First Technical Meeting

The first technical meeting of the project on Practical Illustration and Use of the Safety Case Concept in the Management of Near-Surface Disposal (PRISM) was held at IAEA headquarters from 30 March – 3 April 2009.

Watch Meeting SlideshowPRISM is the fourth in the series of near surface disposal projects that the Agency has organized since the late 1980s. Over this period there has been steady progress with implementation of safe solutions for near surface disposal of radioactive waste. Countries that were engaged in the early years of nuclear power development have made progress in dealing with "legacy" wastes from that period. Disposal of the increasing volumes of radioactive waste from the decommissioning of the early generation of nuclear power plants is taking place and some facility closures have taken place. The experience base for near surface disposal covers the entire lifecycle of facility development - from planning through to post closure monitoring and surveillance.

The PRISM meeting was attended by 60 participants from 30 countries and was chaired by Ms. Christine Gelles from the Department of Energy, United States of America.


It is widely recognised that the results of safety assessment calculations provide an important contribution to the safety arguments for a disposal facility, but cannot in themselves adequately demonstrate the safety of the disposal system. The safety assessment and a broader range of arguments and activities need to be considered holistically to justify radioactive waste disposal at any particular site. The term "safety case" is used to refer to this broad range of arguments and activities (see graphical illustration). Many disposal programmes are therefore moving towards the production of what has become known as a safety case.


The safety case is therefore a topical issue, where the exchange of information and communication of best practice is valuable. The current lack of a consistent interpretation of the safety case concept, particularly in respect of near-surface disposal, suggests that the project proposal for PRISM is timely.

The PRISM project is concerned with the nature and use of the safety case over the lifecycle of a near-surface disposal facility. It is a successor to the NSARS, ISAM and ASAM projects, which focused mainly on safety assessment methodologies and their application. Compared to these projects, the emphasis has shifted from safety assessment and calculations, to questions of practical implementation (i.e. how near-surface radioactive waste disposal can be managed using the Safety Case). The objective of this project is to share experience and communicate good practice from this perspective, in particular concerning:

  • The components and expectations of the safety case and their evolution over the lifecycle of a near-surface radioactive waste disposal facility
  • Decision making at different stages in the facility lifecycle, using the safety case

The project started with a plenary meeting at the end of March 2009 and will be completed in 2012.
______
> ACTIVITY A
Find every line in the entries below that contains the word "piccole", and copy each of those lines.
______
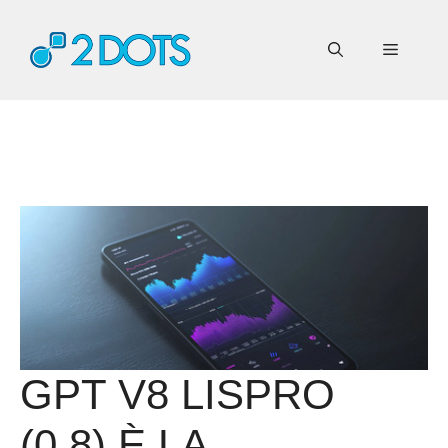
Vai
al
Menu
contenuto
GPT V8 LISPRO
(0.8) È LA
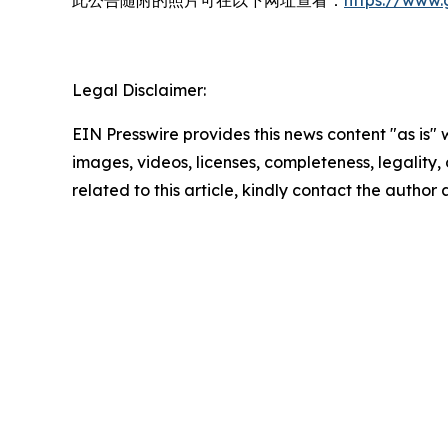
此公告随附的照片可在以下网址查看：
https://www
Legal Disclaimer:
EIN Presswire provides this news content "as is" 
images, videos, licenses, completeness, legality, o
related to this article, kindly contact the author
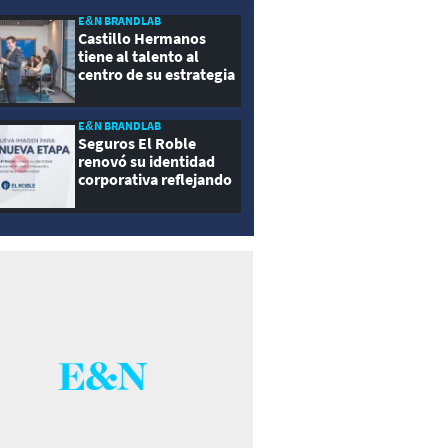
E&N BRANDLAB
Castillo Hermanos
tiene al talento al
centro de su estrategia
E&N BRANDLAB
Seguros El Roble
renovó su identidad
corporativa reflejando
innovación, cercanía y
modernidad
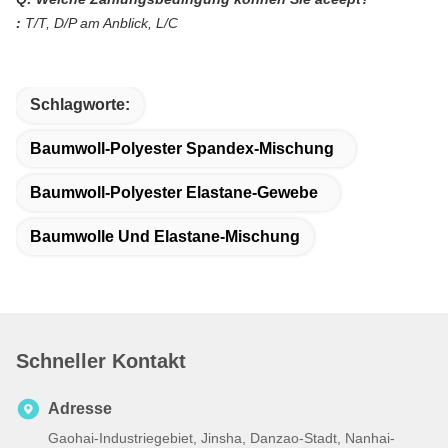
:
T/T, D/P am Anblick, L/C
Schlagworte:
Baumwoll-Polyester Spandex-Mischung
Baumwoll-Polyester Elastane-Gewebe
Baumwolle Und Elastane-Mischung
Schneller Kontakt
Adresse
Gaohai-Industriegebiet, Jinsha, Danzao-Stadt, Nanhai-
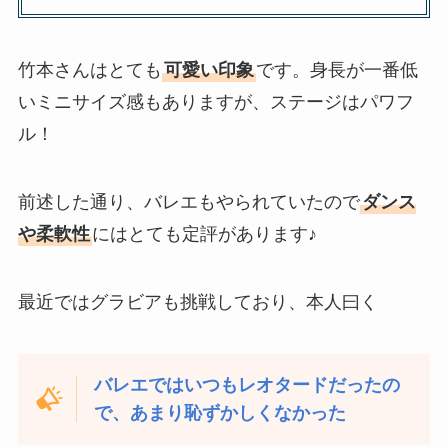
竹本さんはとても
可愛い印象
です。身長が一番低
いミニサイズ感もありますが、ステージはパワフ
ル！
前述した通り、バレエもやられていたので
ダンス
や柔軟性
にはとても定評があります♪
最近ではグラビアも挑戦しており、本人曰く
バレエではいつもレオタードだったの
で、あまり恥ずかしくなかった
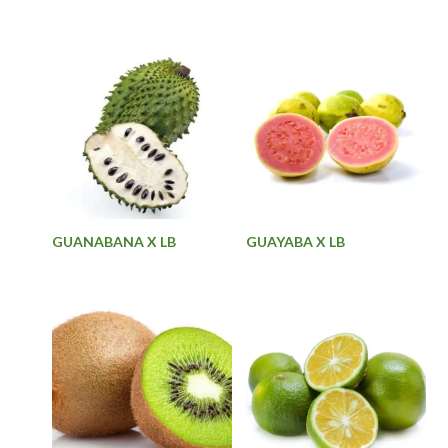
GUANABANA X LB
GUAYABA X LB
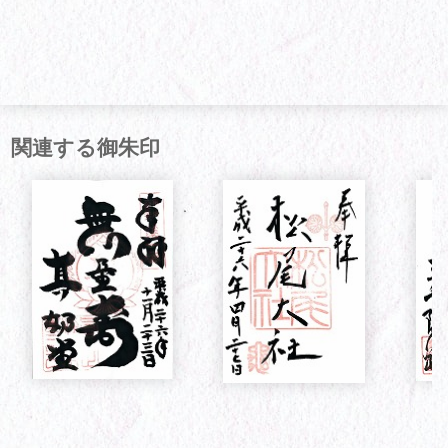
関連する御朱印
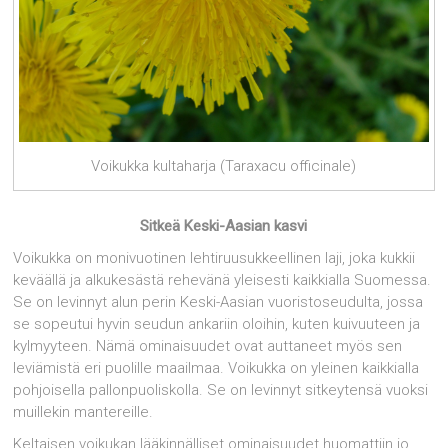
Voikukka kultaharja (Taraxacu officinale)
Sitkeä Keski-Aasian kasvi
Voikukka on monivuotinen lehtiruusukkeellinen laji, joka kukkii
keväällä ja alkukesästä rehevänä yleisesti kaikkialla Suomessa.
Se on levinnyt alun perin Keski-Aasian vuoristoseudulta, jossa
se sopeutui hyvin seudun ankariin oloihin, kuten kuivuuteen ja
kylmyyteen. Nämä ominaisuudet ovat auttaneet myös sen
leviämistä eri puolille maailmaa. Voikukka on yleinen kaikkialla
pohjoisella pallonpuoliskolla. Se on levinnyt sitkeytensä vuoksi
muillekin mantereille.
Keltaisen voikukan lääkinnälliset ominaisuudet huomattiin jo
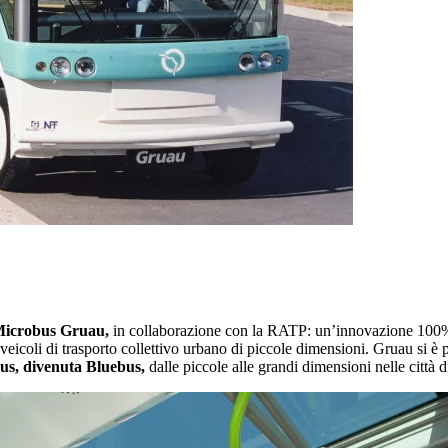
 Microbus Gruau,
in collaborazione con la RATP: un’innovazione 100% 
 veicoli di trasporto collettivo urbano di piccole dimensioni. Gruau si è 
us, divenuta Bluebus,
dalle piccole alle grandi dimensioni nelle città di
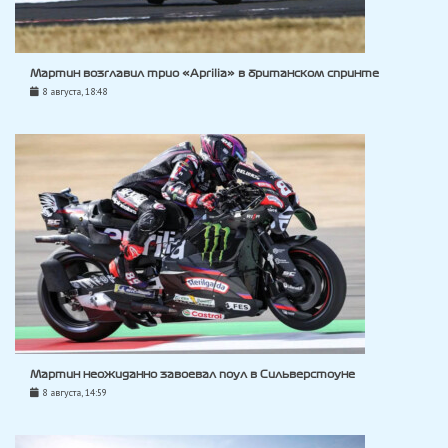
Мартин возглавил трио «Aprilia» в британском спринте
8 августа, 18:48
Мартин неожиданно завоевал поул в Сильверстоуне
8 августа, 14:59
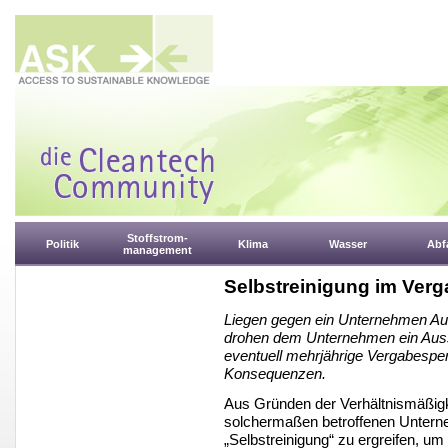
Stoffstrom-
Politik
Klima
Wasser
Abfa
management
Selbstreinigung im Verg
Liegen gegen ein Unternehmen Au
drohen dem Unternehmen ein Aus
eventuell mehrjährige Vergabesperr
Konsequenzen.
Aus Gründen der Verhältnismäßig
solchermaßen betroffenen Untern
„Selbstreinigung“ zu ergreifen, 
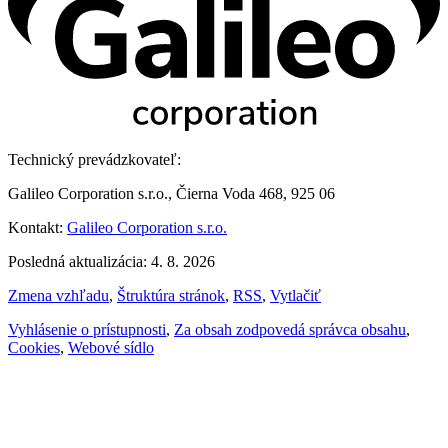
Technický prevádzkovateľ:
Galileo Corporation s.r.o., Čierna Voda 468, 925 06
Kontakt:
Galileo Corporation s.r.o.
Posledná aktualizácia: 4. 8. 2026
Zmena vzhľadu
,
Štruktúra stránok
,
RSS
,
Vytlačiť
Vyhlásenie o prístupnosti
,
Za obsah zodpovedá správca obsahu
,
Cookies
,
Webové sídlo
______
> ACTIVITY B
Go on with the text about the PRISM meeting on near-surface disposal, starting right after its final sentence.

> WRITTEN REPLY A
 veicoli di trasporto collettivo urbano di piccole dimensioni. Gruau si è 
dalle piccole alle grandi dimensioni nelle città di

> WRITTEN REPLY B
Project Structure

Dedicated Task Groups have been established to address specific issues. The Task Groups address the following areas of concern:

  • Task Group 1: Understanding the safety case
  • Task Group 2: Disposal facility design
  • Task Group 3: Managing waste acceptance
  • Task Group 4: Managing uncertainty

In each of these tasks, the focus will be on the use of the safety case to take management decisions throughout the life cycle of the facility. It is envisaged that some quantitative analyses could be undertaken to illustrate the targeted use of calculations in decision-making processes.

A key project deliverable will be a project report based on the task group reports. In addition, a booklet, aimed at project managers responsible for implementing near-surface waste disposal, will be produced describing the use of the safety case in managing disposal at these facilities.

The project is open to professionals from Member States who are from operating and supporting organizations or regulatory organizations concerned with assessing, improving and managing the safety of near-surface radioactive waste disposal facilities. Participants are expected to contribute actively to the project by taking part in plenary discussions and Task Group activities.

Outcome of the First Technical Meeting

The agenda for the first PRISM meeting included plenary and breakout sessions where task group work was carried out. The project proposal, which was drafted over the course of two consultants meetings prior to the technical meeting, was accepted without modification. Each of the four task groups developed a work plan, listed below:

Task Group 1: Understanding the safety case

Task Group 2: Disposal facility design

Task Group 3: Managing waste acceptance

Task Group 4: Managing uncertainty

Task group meetings will be held in the period before the next plenary meeting to implement the work outlined at the first plenary meeting. The chairperson's summary report for the first PRISM technical meeting contains further detail.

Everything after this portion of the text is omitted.